Personal information
- Full name: Charles Dennis Fisher
- Born: 19 June 1877 Blatchington Court, Blatchington, Sussex, England
- Died: 31 May 1916 (aged 38) HMS Invincible, North Sea
- Batting: Right-handed
- Bowling: Right-arm off-break

Domestic team information
- 1898–1903: Sussex
- 1899–1900: Oxford University
- 1903: MCC
- FC debut: 25 July 1898 Sussex v Middlesex
- Last FC: 25 June 1903 Sussex v Oxford University

Career statistics
| Competition | First-class |
| Matches | 21 |
| Runs scored | 429 |
| Batting average | 13.40 |
| 100s/50s | 0/1 |
| Top score | 80 |
| Balls bowled | 436 |
| Wickets | 8 |
| Bowling average | 30.25 |
| 5 wickets in innings | 0 |
| 10 wickets in match | 0 |
| Best bowling | 2/8 |
| Catches/stumpings | 7/– |
- Source: CricketArchive, 3 December 2023

= Charles Dennis Fisher =

British academic (1877–1916)

Charles Dennis Fisher (19 June 1877 – 31 May 1916) was a British academic, the son of historian Herbert William Fisher. He died in the Battle of Jutland during World War I.

==Biography==
Fisher was born on 19 June 1877 in Blatchington Court, Blatchington, Sussex, England, and baptised in East Blatchington on 4 August 1877. He was ninth of the eleven children of Herbert William Fisher (1826–1903) and his wife Mary Louisa (née Jackson) (1841–1916). His siblings included: H. A. L. Fisher, historian and Minister of Education; Admiral Sir William Wordsworth Fisher, Commander-in-Chief of the Mediterranean Fleet; Florence Henrietta, Lady Darwin, playwright and wife of Sir Francis Darwin (son of Charles Darwin); and Adeline Vaughan Williams, wife of English composer Ralph Vaughan Williams. He was also the brother of Cordelia Curle (née Fisher), who was the wife of the author, critic and journalist Richard Curle and the mother of the academic Adam Curle.
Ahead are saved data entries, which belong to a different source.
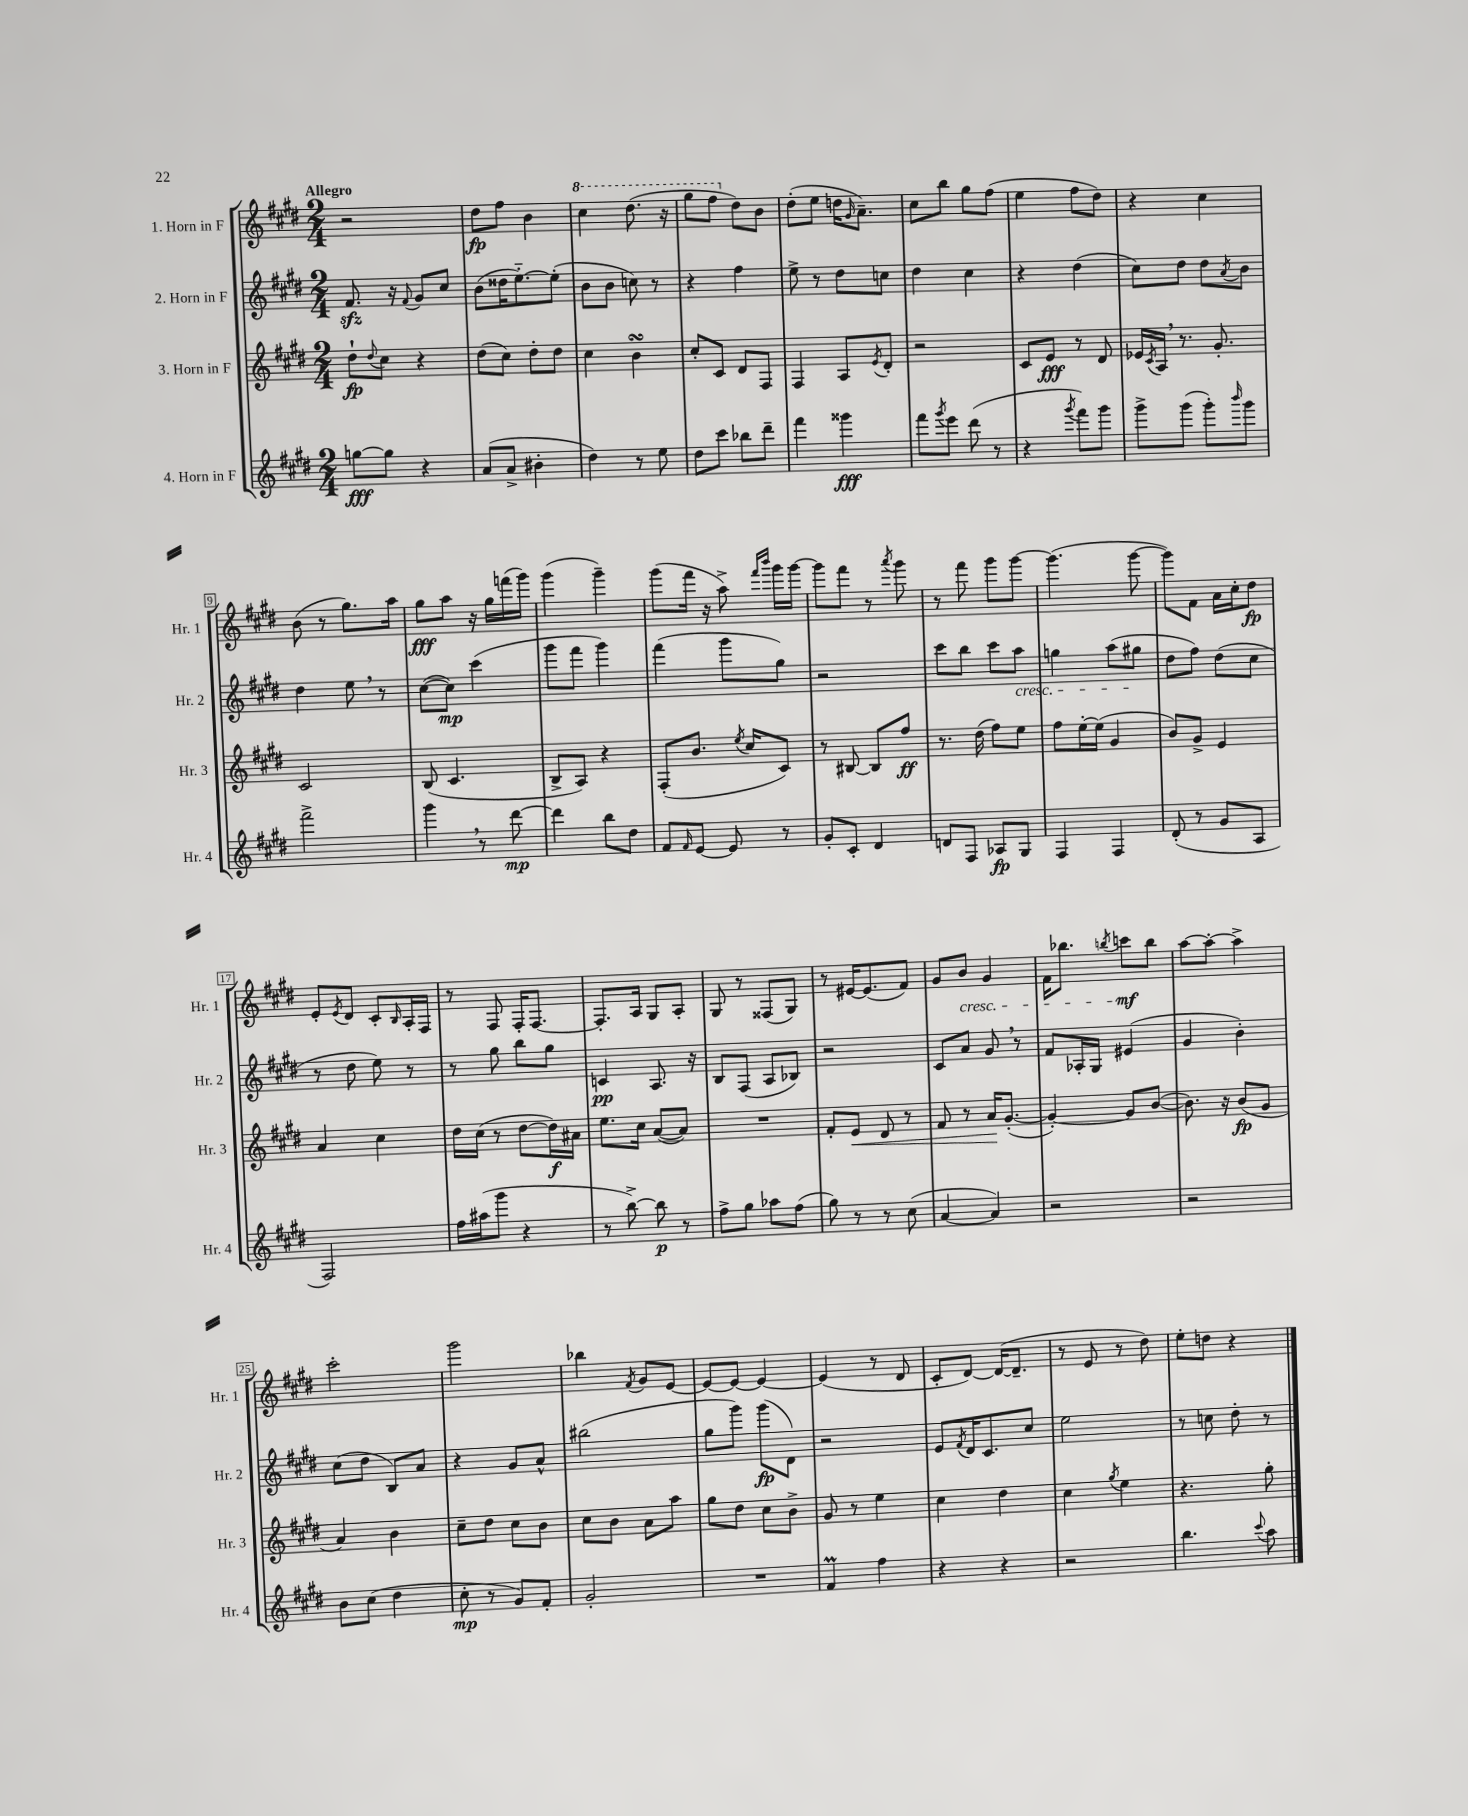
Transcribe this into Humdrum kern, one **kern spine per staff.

**kern	**kern	**kern	**kern
*staff4	*staff3	*staff2	*staff1
*clefG2	*clefG2	*clefG2	*clefG2
*k[f#c#g#d#]	*k[f#c#g#d#]	*k[f#c#g#d#]	*k[f#c#g#d#]
*M2/4	*M2/4	*M2/4	*M2/4
[8gg\L	8dd#`\L	8.f#/	2r
.	8qqdd#/	.	.
8gg\]J	8cc#\J	.	.
.	.	16r	.
.	.	8qqf#/	.
4r	4r	8g#/L	.
.	.	8cc#/J	.
=	=	=	=
(8a/L	(8dd#\L	(8b\L	8dd#\L
8a^/J	8cc#\J)	16dd##\K	8ff#\J
.	.	[8.ee'~\)	.
4b#'\	8dd#'\L	.	4b\
.	8dd#\J	(8ee'\]J	.
=	=	=	=
4dd#\)	4cc#\	8b\L	4ccc#\
.	.	8b\J	.
8r	4b\	8cc\)	(8.ddd#\
8ee\	.	8r	.
.	.	.	16r
=	=	=	=
8dd#\L	8cc#'/L	4r	8ggg#\L
8ccc#\J	8c#/J	.	8fff#\J
8bb-\L	8d#/L	4ff#\	8dd#\L)
8ddd#~\J	8F#/J	.	8b\J
=	=	=	=
4fff#\	4F#/	8ee^\	(8dd#'\L
.	.	8r	8ee\J
4ggg##\	8A/L	8dd#\L	16dd\LK
.	.	.	16qqg#/
.	.	.	8.a~\J)
.	8qe/	.	.
.	8d#'/J	8cc\J	.
=	=	=	=
8fff#\L	2r	4dd#\	8cc#\L
8qggg#/	.	.	.
8eee\J	.	.	8bb\J
(8ddd#\	.	4cc#\	8gg#\L
8r	.	.	(8ff#\J
=	=	=	=
4r	8c#/L	4r	4ee\
.	8e/J	.	.
8qggg#/	.	.	.
8fff#\L)	8r	(4dd#\	8ff#\L
8ggg#\J	8d#/	.	8dd#\J)
=	=	=	=
8ggg#^\L	16e-/LL	8cc#\L)	4r
.	8qc#/	.	.
.	16A/JJ	.	.
(8ggg#\J	8.r	8dd#\J	.
8ggg#'\L)	.	8dd#\L	4cc#\
.	8.g#'/	.	.
16qqbbb/	.	8qa/	.
8ggg#\J	.	8b\J	.
=	=	=	=
2fff#^\	2c#/	4dd#\	(8b\
.	.	.	8r
.	.	8ee\	8.gg#\L)
.	.	8r	.
.	.	.	16aa\Jk
=	=	=	=
4ggg#\	(8B/	([8cc#\L	8gg#\L
.	4.c#/	8cc#\]J)	8aa\J
8r	.	(4ccc#\	16r
.	.	.	16gg#\LL
[8ddd#\	.	.	(16fff\
.	.	.	16ggg#\JJ)
=	=	=	=
4ddd#\]	8B^/L	8ggg#\L	(4ggg#\
.	8A/J)	8fff#\J	.
8bb\L	4r	4ggg#\)	4ggg#~\)
8dd#\J	.	.	.
=	=	=	=
8f#/L	(8F#'/L	(4fff#\	(8ggg#\L
16qqf#/	.	.	.
[8e/J	8.b/J	.	16fff#\Jk
.	.	.	16r
8e/]	.	8ggg#\L	8aa^\)
.	8qee/	.	.
.	16cc#/LK	.	.
.	.	.	16qqfff#/LL
.	.	.	16qqbbb/JJ
8r	8c#/J)	8gg#\J)	16ggg#\LL
.	.	.	[16ggg#\JJ
=	=	=	=
8g#'/L	8r	2r	8ggg#\]L
8c#'/J	[8B#/	.	8fff#\J
4d#/	8B#/]L	.	8r
.	.	.	8qaaa/
.	8ff#/J	.	8ggg#\
=	=	=	=
8d/L	8.r	8ccc#\L	8r
8F#/J	.	8bb\J	8fff#\
.	(16dd#\	.	.
8A-/L	8ff#\L)	8ccc#\L	8ggg#\L
8G#/J	8ee\J	8aa\J	[8ggg#\J
=	=	=	=
4F#/	8ff#\L	4gg\	(4.ggg#\]
.	[16ee'\L	.	.
.	(16ee\]JJ	.	.
4F#/	4g#/	(8aa\L	.
.	.	8gg#\J	[8ggg#\
=	=	=	=
(8d#'/	8b/L)	8dd#\L	8ggg#\]L)
8r	8g#^/J	8ff#\J)	8f#\J
8g#/L	4e/	(8dd#\L	16a\LL
.	.	.	16cc#'\J
8A/J	.	8cc#\J	8dd#\J
=	=	=	=
2F#/)	4a/	8r	8e'/L
.	.	.	8qe/
.	.	8dd#\	8d#/J
.	4cc#\	8ee\)	8c#'/L
.	.	.	16qqB/
.	.	8r	16A'/L
.	.	.	16F#/JJ
=	=	=	=
16ff#\LL	16dd#\LL	8r	8r
(16aa#\J	(16cc#\JJ	.	.
8ggg#\J	8r	8gg#\	8F#/
4r	[8dd#\L	8bb\L	16F#'/LK
.	.	.	[8.F#/J
.	16dd#\]L)	8gg#\J	.
.	16a#\JJ	.	.
=	=	=	=
8r	8.ee\L	4c/	8.F#'/]L
[8bb^\)	.	.	.
.	16cc#\Jk	.	16A/Jk
8bb\]	([8a/L	8.A/	8G#/L
8r	8a/]J)	.	8A'/J
.	.	16r	.
=	=	=	=
8ff#^\L	2r	8B/L	8G#/
8gg#\J	.	(8F#/J	8r
8aa-\L	.	8A/L	(8F##/L
(8ff#\J	.	8B-/J)	8G#/J)
=	=	=	=
8gg#\)	8f#'/L	2r	8r
8r	8e/J	.	[16e#/LK
.	.	.	(8.e#/]
8r	8d#/	.	.
(8cc#\	8r	.	8f#/J)
=	=	=	=
[4a/	8f#/	8c#/L	8g#/L
.	8r	8a/J	8b/J
4a/])	16a/LK	8g#/	4g#/
.	([8.g#'/J	.	.
.	.	8r	.
=	=	=	=
2r	4g#'/_)	8f#/L	16f#\LK
.	.	.	8.bb-\J
.	.	16A-'/L	.
.	.	16G#/JJ	.
.	.	.	8qbb/
.	8g#/]L	(4e#/	8ccc\L
.	([8b/J	.	8bb\J
=	=	=	=
2r	8.b\])	4g#/	[8aa\L
.	.	.	8aa'\_J
.	16r	.	.
.	(8b/L	4b'\)	4aa^\]
.	8g#/J	.	.
=	=	=	=
8b\L	4a/)	(8cc#\L	2ccc#'\
(8cc#\J	.	8dd#\J	.
4dd#\	4b\	8B/L)	.
.	.	8a/J	.
=	=	=	=
8cc#'\	8cc#~\L	4r	2ggg#\
8r	8dd#\J	.	.
8g#/L)	8cc#\L	8g#/L	.
8f#'/J	8b\J	8a^^/J	.
=	=	=	=
2g#'/	8cc#\L	(2bb#\	4bb-\
.	8b\J	.	.
.	.	.	8qf#/
.	8a\L	.	8g#/L
.	8aa\J	.	[8e/J
=	=	=	=
2r	8gg#\L	8gg#\L	8e/_L
.	8dd#\J	8ggg#\J)	8e/_J
.	8cc#\L	(8ggg#\L	4e/_
.	8b^\J	8d#\J)	.
=	=	=	=
4f#/	8g#/	2r	(4e/]
.	8r	.	.
4ff#\	4ee\	.	8r
.	.	.	8d#/
=	=	=	=
4r	4cc#\	8e/L	8c#'/L
.	.	8qf#/	.
.	.	16d#/K	[8d#/J)
.	.	8.c#/	.
4r	4dd#\	.	(16d#/_LK
.	.	.	8.d#~/]J
.	.	8cc#/J	.
=	=	=	=
2r	4cc#\	2ee\	8r
.	.	.	8e/
.	8qgg#/	.	.
.	4ee\	.	8r
.	.	.	8dd#\)
=	=	=	=
4.bb\	4.r	8r	8ee'\L
.	.	8cc\	8dd\J
.	.	8dd#'\	4r
8qqccc#/	.	.	.
8aa\	8gg#'\	8r	.
==	==	==	==
*-	*-	*-	*-
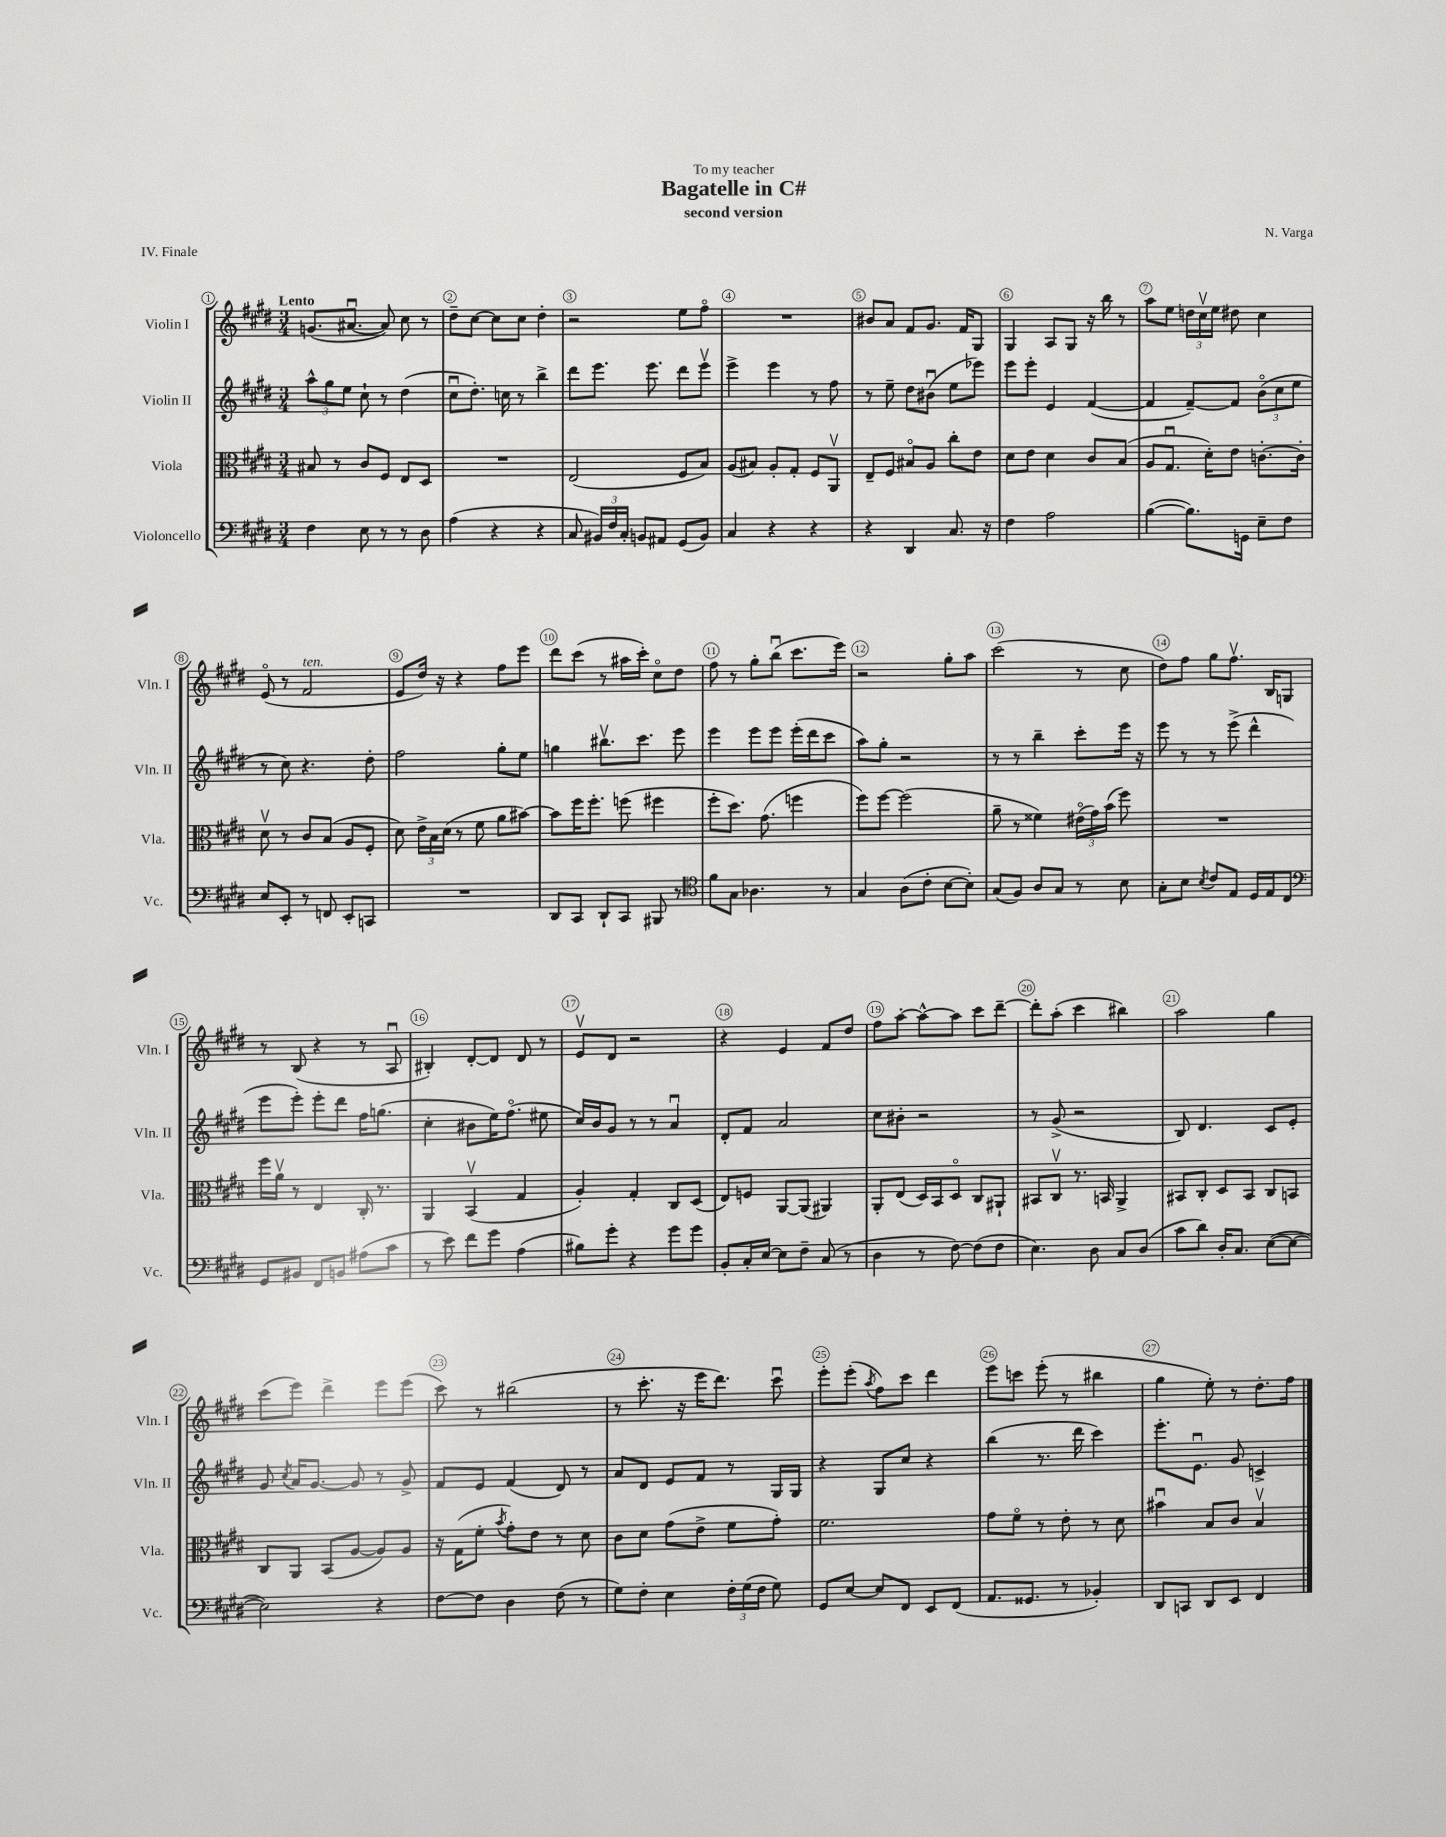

Fisher was educated at Westminster School, matriculating to Christ Church, Oxford in 1896, where he gained his B.A. in 1900 and his M.A. in 1903. A fine cricketer, he represented Sussex County Cricket Club since 1898 and he played in the University eleven in 1899 and 1900. He was elected Tutor in Christ Church in 1903 and served as Senior Censor from 1910 to 1914, described as one of Oxford's "most prominent members of its educational staff".

Fond of exercise, he liked hiking through the Austrian Alps and also undertook long walking tours through Italy with the aim of better appreciating the Roman historian Cornelius Tacitus. He had already edited two of Tacitus's works, his Annals and Histories, for the Clarendon Press, and his texts were described as "models of sense and clearness"; he was following this by writing a commentary on the Histories as a companion to Henry Furneaux's edition of the Annals.

At the start of World War I in 1914 he learnt to drive, joined the Royal Army Medical Corps Motor Ambulance and served on the Western Front as orderly and interpreter, distinguishing himself for bravery under fire. He then underwent a short period of training, and joined the Royal Navy in August 1915. He was lieutenant in the Royal Naval Volunteer Reserve, and was serving on HMS Invincible when she was sunk in the Battle of Jutland on 31 May 1916 with the loss of 1026 lives.

The biographer of his sister Adeline's husband describes Charles Fisher as "brilliant and most dashing of Adeline's brothers" and tells how his death was "a blow from which she never recovered". An obituary in The Times described him as a "lovable man, big, handsome, manly, noble", with "penetrating judgment" and "refreshing frankness", who "hated shams, and knew a good man when he saw him". It concludes, "His college mourns in him one of the best she has known. If it had not been for the existing necessity of holy orders, it is in Charles Fisher that Christ Church would naturally have expected to find its next Dean."

==Cricket career==
Fisher played first-class cricket from 1898 to 1903, making 21 appearances, mainly for Sussex and also for Oxford University Cricket Club and Marylebone Cricket Club. He was a righthanded batsman who bowled right arm medium pace and off break. He scored 429 career runs with a highest score of 80, against Worcestershire at Hove in 1901, and took eight career wickets with a best performance of two for 8.

In his Wisden obituary, Fisher was described as 6 ft. 3in. in height and "a safe and steady batsman". He was a consistent bowler who could maintain a good length in his deliveries. At Westminster, he was in the school's first eleven for the four years 1893 to 1896 and captain in the last three. He obtained his Blue at Oxford in 1900 and played in the University Match that year.